Apache Nifi is used to automate and control data flows between systems. It provides us with a web-based interface that can collect, process, and analyze data.
NiFi is known for its ability to build automated data transfer flows between systems. Especially it supports many different types of sources and destinations such as: file systems, relational databases, non-relational databases,… In addition, Nifi will support data operations such as filtering, editing, adding and removing content.
Main Components

Flowfile
Represents the data unit being executed in the flow, for example a text record, an image file… consists of 2 parts:
- Content: the data it represents
- Attribute: properties of the flow file (key-value)
Flowfile Processor
These are the things that perform work in Nifi, inside it already contains code to execute tasks in cases with input and output.

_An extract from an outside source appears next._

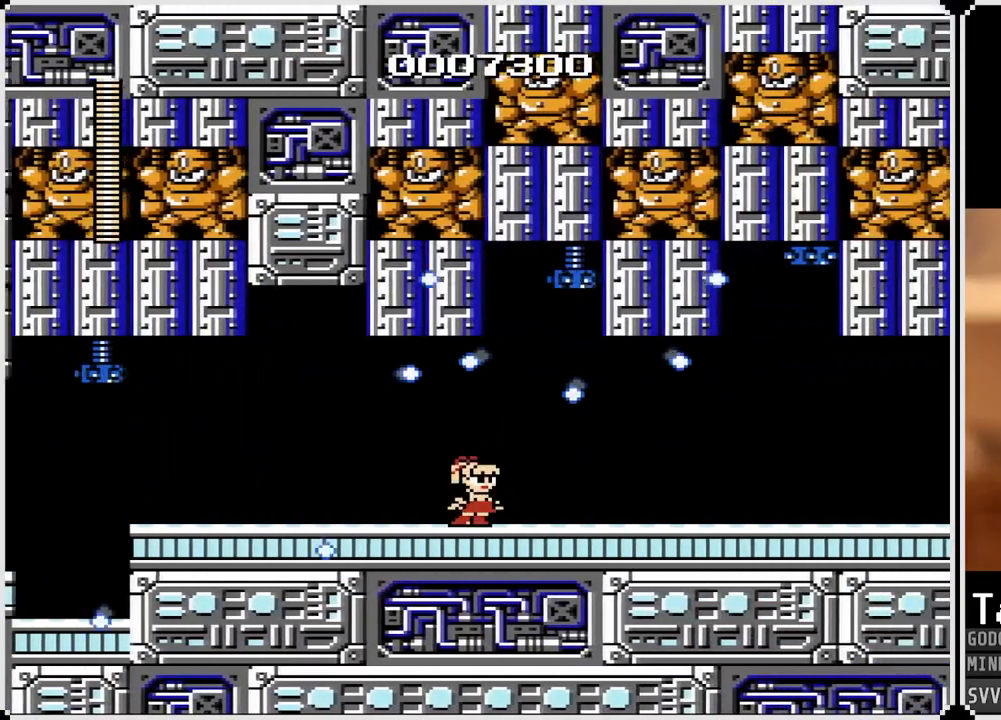
{"buttons": [], "left_stick": "center", "right_stick": "center", "events": []}
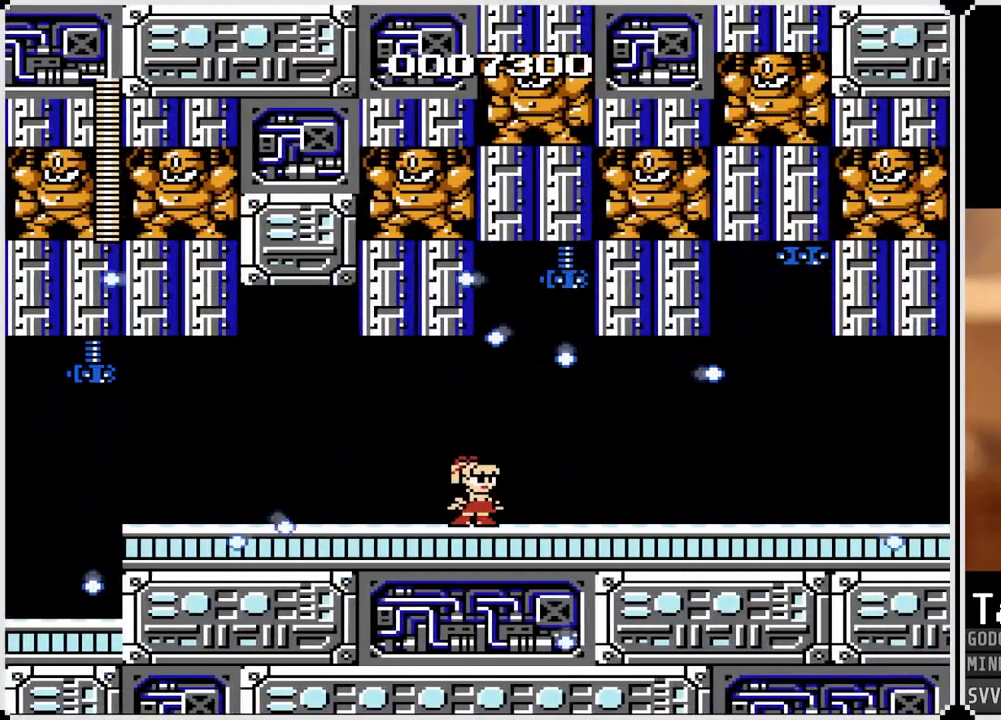
{"buttons": ["DPAD_RIGHT"], "left_stick": "center", "right_stick": "center", "events": [[250, "DPAD_RIGHT", "down"], [317, "CROSS", "down"], [417, "CROSS", "up"]]}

Processing blocks generate flowfiles. Processors operate in parallel with each other
Connection
Connection plays the role of connecting between processors. In addition, it is also a queue containing unprocessed flowfiles:
- Determines how long flowfiles exist in the queue
- Distributes flowfiles to nodes in the cluster (load balancing)
- Determines the frequency at which flowfiles are released to the system
System Architecture

- Web server: provides interface for users to perform operations
- Flow Controller: provides resources for system operation
- Extensions: Includes components that build data flows in Nifi: processors responsible for processing and routing; Logs, Controller services contain functions used by other extensions
- Flowfile repository: Only stores metadata of flowfiles because flowfiles already store data
- Content repository: Stores actual data being processed in the flow. Nifi stores all versions of data before and after processing
- Provenance repository: Stores the entire history of flowfiles
Outstanding Features of Nifi
Data Source Management Capability
- Ensures safety: Each data unit in the flow will be stored as a flowfile object. It will record information about which data block is being processed where, moving where… Provenance Repo is used to store flowfiles to help us trace
- Data Buffering: Solves the problem of data write speed being faster than data read speed between two processing blocks. This data will be stored in RAM, if it exceeds a threshold, it will be stored on the hard drive
- Priority setting: In data processing, there is data that we must process with priority
- Trade-off between speed and fault tolerance: Nifi supports settings to balance these two factors
Easy to Use
- Nifi supports UI for building data flows
- Reusability when we can save data flows as a template
- Visual history tracking
Horizontal Scaling

Suppose with Nifi running on only 1 server that cannot handle it, what do we do -> run the same dataflow on multiple servers. Administrators do not need to modify all dataflows on different servers but only need to change once and it will automatically copy to other servers.
Nifi clusters follow the Zero-master principle, meaning all servers have the same work but process different data. A Node will be selected as the cluster manager (Cluster Coordinator) through Zookeeper. All nodes in the cluster will send status to this node, and this node is responsible for disconnecting nodes that do not send status within a certain period of time. In addition, this Node will be responsible for new nodes joining the cluster. New nodes must first connect to this node so data can be updated.